Kur’an’ın bildirdiği zaaflarımızdan bir tanesi de peşinci ve çabuk elde edilene talip olduğumuz gerçeğidir. Bu durum Kıyamet suresi 20. ayette şöyle beyan buyurulur: “Hayır hayır! Siz peşin olan dünya hayatını ve onun nimetlerini çok seviyorsunuz.” Yani az ve geçici dahi olsa insan hemen elde edeceği şeyleri tercih ediyor. Ahireti, hesabı, cenneti ve onun sonsuz nimetlerini çok uzak gördüğü için onlara sahip olmak için genellikle çok da heveskâr davranmıyor. Elinin ulaştığı, gözünün gördüğü nimetlere adeta taparcasına bağlanıyor ve elde edebilmek için tüm ömrünü harcayabiliyor.
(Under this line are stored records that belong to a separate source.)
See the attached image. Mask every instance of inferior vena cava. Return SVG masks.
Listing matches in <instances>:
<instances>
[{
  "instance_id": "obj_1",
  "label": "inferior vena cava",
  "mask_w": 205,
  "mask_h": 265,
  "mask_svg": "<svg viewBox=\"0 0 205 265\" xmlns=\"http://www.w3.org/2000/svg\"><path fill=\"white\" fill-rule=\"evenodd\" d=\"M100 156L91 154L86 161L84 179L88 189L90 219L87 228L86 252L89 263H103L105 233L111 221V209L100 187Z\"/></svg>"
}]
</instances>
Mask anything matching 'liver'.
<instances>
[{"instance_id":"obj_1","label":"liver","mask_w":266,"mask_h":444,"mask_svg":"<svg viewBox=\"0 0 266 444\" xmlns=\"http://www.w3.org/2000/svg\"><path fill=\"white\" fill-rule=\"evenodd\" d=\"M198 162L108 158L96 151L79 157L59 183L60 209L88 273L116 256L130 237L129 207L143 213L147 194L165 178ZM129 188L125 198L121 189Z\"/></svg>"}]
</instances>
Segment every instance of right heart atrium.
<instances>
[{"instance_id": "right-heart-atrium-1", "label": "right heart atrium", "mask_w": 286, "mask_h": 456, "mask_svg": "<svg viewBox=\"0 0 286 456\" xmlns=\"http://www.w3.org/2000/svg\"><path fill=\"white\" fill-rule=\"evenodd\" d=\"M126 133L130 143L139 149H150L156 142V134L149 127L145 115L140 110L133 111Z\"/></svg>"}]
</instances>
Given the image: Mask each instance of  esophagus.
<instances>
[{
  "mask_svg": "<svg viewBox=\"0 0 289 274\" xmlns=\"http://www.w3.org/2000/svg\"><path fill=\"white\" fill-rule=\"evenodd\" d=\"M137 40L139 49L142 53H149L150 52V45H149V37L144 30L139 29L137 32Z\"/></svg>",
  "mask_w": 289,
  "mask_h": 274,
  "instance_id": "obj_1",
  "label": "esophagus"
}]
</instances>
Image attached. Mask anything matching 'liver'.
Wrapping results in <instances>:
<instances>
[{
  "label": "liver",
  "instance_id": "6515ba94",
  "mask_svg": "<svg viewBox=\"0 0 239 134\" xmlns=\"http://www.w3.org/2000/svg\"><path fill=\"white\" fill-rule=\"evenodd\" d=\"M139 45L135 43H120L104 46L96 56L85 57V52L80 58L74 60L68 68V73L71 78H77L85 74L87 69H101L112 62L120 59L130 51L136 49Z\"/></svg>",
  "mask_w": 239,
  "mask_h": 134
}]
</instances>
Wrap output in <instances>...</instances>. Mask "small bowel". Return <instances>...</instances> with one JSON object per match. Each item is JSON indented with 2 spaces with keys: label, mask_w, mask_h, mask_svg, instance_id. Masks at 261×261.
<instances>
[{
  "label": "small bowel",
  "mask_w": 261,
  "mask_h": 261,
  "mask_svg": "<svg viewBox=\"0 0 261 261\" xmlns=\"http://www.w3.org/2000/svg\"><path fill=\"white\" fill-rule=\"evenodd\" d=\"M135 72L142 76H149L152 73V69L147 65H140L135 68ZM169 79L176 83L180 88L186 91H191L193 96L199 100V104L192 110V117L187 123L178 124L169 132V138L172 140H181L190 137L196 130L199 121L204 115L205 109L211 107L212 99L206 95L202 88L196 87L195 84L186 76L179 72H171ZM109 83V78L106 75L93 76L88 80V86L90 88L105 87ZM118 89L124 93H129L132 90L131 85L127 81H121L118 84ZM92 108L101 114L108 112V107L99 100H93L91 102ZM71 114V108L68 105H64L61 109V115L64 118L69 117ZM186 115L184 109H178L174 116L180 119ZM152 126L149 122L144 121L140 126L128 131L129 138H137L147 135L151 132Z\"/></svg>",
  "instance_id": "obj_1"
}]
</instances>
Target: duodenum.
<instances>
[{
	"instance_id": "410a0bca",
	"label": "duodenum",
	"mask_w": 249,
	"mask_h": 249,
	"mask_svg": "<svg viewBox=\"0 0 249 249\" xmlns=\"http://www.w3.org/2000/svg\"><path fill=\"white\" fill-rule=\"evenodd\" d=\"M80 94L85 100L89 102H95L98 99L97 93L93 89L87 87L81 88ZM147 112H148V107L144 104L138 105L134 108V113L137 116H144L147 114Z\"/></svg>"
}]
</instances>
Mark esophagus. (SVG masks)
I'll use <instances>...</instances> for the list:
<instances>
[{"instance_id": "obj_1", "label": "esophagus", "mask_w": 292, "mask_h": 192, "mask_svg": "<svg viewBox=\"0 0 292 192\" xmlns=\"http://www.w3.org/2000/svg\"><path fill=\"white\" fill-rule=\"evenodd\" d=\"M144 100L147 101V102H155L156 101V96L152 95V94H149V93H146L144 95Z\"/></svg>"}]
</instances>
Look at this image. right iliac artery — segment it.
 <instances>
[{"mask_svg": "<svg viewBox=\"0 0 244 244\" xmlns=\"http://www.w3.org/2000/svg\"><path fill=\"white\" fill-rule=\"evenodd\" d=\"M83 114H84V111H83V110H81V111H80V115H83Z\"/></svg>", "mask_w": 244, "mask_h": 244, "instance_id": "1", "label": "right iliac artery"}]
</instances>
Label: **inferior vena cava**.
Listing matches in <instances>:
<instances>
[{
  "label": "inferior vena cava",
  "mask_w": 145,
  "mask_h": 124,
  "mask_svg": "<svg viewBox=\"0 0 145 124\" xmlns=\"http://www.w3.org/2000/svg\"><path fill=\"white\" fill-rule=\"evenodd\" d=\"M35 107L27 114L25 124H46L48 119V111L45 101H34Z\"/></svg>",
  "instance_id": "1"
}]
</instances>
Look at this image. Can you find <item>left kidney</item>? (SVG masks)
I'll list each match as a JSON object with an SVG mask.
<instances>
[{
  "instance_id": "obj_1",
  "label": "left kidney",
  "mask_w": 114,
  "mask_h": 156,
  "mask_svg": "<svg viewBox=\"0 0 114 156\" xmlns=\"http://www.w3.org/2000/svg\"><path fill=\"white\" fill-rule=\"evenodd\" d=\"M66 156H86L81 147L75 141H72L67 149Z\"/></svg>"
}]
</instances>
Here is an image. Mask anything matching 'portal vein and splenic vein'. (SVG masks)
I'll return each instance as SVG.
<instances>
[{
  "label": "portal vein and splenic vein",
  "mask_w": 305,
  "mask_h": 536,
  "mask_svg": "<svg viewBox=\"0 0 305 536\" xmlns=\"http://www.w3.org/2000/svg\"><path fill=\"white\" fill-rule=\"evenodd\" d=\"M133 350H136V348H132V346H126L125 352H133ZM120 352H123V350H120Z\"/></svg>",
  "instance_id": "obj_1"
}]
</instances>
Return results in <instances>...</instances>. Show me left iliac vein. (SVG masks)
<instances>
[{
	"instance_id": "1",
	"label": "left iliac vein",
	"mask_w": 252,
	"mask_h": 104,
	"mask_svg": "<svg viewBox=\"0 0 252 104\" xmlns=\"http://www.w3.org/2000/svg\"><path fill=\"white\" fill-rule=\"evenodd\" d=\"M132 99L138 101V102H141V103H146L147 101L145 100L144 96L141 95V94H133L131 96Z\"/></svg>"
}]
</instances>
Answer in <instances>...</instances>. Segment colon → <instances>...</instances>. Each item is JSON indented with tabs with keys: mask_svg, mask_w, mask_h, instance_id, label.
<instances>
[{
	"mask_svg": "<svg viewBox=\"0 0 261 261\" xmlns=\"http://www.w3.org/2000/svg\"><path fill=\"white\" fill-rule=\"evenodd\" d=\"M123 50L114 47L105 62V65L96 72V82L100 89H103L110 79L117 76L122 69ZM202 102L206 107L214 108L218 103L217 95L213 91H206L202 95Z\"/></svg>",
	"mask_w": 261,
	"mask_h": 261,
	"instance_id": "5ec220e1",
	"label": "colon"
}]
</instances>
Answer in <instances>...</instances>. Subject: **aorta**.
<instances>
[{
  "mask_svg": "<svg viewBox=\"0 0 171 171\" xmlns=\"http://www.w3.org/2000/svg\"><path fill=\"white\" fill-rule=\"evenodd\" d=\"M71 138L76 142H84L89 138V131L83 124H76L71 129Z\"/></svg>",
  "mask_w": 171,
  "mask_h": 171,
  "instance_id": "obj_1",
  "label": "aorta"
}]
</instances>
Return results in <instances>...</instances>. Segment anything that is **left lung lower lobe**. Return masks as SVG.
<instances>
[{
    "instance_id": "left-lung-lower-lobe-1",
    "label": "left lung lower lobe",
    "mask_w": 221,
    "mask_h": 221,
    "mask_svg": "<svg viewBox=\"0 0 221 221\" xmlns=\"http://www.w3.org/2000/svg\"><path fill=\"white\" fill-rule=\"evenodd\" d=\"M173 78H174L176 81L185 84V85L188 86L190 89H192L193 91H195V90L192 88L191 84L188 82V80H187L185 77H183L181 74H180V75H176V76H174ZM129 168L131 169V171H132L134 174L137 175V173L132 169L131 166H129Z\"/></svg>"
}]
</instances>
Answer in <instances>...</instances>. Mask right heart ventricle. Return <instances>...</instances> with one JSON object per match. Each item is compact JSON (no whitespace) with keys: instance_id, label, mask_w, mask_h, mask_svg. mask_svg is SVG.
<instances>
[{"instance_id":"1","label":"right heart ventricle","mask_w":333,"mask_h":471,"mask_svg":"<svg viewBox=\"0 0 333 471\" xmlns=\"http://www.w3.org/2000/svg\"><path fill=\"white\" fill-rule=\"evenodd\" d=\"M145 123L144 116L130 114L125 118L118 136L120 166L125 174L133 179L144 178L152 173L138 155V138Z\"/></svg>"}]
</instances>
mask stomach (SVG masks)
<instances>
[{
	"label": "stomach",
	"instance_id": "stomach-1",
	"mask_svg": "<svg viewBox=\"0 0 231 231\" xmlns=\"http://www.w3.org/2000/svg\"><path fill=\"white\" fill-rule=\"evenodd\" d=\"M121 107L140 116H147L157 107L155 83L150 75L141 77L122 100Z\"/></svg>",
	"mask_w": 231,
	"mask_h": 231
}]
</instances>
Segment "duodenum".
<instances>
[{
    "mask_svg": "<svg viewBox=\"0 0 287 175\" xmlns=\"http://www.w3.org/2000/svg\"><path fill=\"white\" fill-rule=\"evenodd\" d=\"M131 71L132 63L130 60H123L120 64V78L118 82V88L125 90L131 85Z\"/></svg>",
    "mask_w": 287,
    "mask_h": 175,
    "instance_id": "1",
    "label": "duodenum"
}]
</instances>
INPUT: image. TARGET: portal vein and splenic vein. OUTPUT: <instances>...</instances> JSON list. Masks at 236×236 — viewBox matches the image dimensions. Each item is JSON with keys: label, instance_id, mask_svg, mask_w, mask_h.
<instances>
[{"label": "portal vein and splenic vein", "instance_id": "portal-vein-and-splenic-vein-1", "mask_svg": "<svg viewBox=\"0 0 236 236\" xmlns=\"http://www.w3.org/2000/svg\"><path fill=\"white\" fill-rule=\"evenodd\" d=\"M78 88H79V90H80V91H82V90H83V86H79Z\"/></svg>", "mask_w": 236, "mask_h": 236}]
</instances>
Allah’ın razı olduğu salih amel işlemenin nefse ağır gelmesi, bu amellerin karşılığını alacağı vakti uzak görmesindendir. Aynı durum günahtan kaçınmamak için de geçerlidir. İnsan hesabı uzak görme yanılgısı içerisindedir daima. Hal böyle olunca salih amel işleyenlerin ve hak için çalışanların sayısı da az oluyor.
Her şeyin maddeye indirgenip mananın öksüz bırakıldığı çağımızda yapılan her iş ve amelin, söylenen her sözün, kısacası her davranışın nakit ya da maddi kazanç olarak kişiye dönmesi lazımmış gibi bir algı oluşturulmuş durumda.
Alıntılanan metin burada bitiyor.